:: Given passage ::

The legend of the neapolitan “pastiera”

Legend has it that every spring the siren Partenope emerged from the waters of the gulf to greet the people of Naples, cheering them with songs of love and joy.

Once her voice was so melodious and sweet that all the inhabitants were fascinated and kidnapped: they rushed to the sea moved by the sweetness of the song and the words of love that the siren had dedicated to them. To thank her for such a great delight, they decided to offer her the most precious things they had.

Seven of the most beautiful maidens of the villages were commissioned to deliver the gifts to the beautiful Partenope: the flour, strength and wealth of the countryside; ricotta, a tribute from shepherds and sheep; eggs, symbol of life that is always renewed; soft wheat, boiled in milk, proof of the two kingdoms of nature; the water of orange blossom, because even the scents of the earth wanted to pay homage; spices, representing the most distant peoples of the world; finally the sugar, to express the ineffable sweetness profused by the song of Partenope in heaven, on earth, and throughout the universe.

The mermaid, happy for so many gifts, sank to return to her crystalline home and laid the precious offerings at the feet of the gods. These, also inebriated by the sweet song, gathered and mixed with divine arts all the ingredients, transforming them into the first pastiera that surpassed in sweetness the song of the same mermaid.

In Naples, the pastiera is the dessert of awakening, spring, resurrection and, therefore, Easter.

:: Dataset content ::
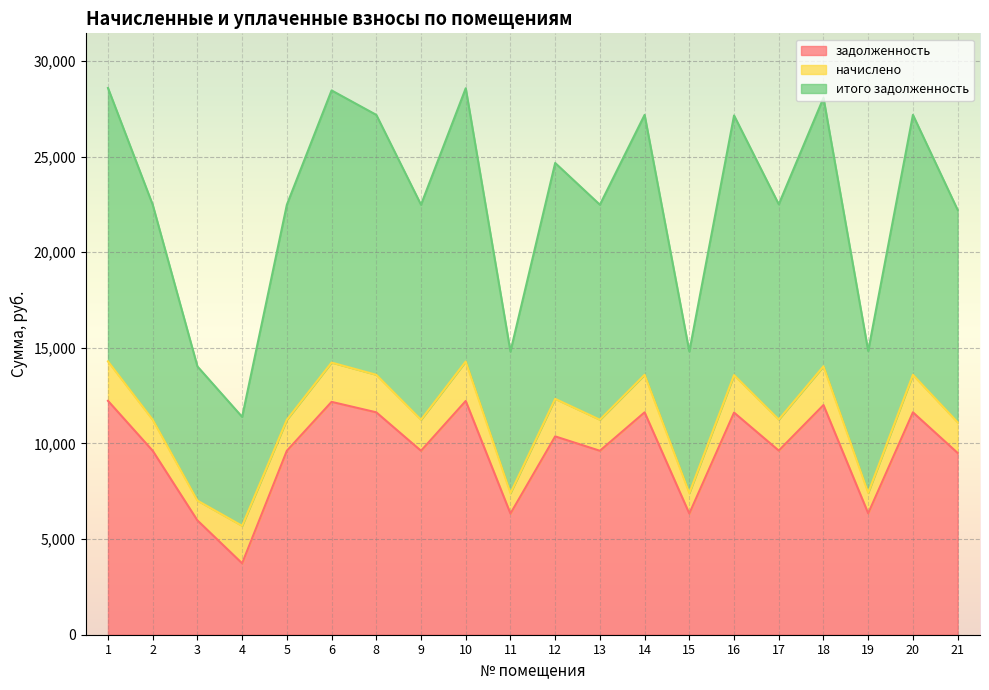

What is the total value across all series at 12?

24668.2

:: Work request ::
From the pastiera legend, list every gift the seven maidens delivered to Partenope. The lines come from a different source than the pastiera legend.

:: Completed task ::
Flour, ricotta, eggs, soft wheat boiled in milk, orange blossom water, spices, and sugar.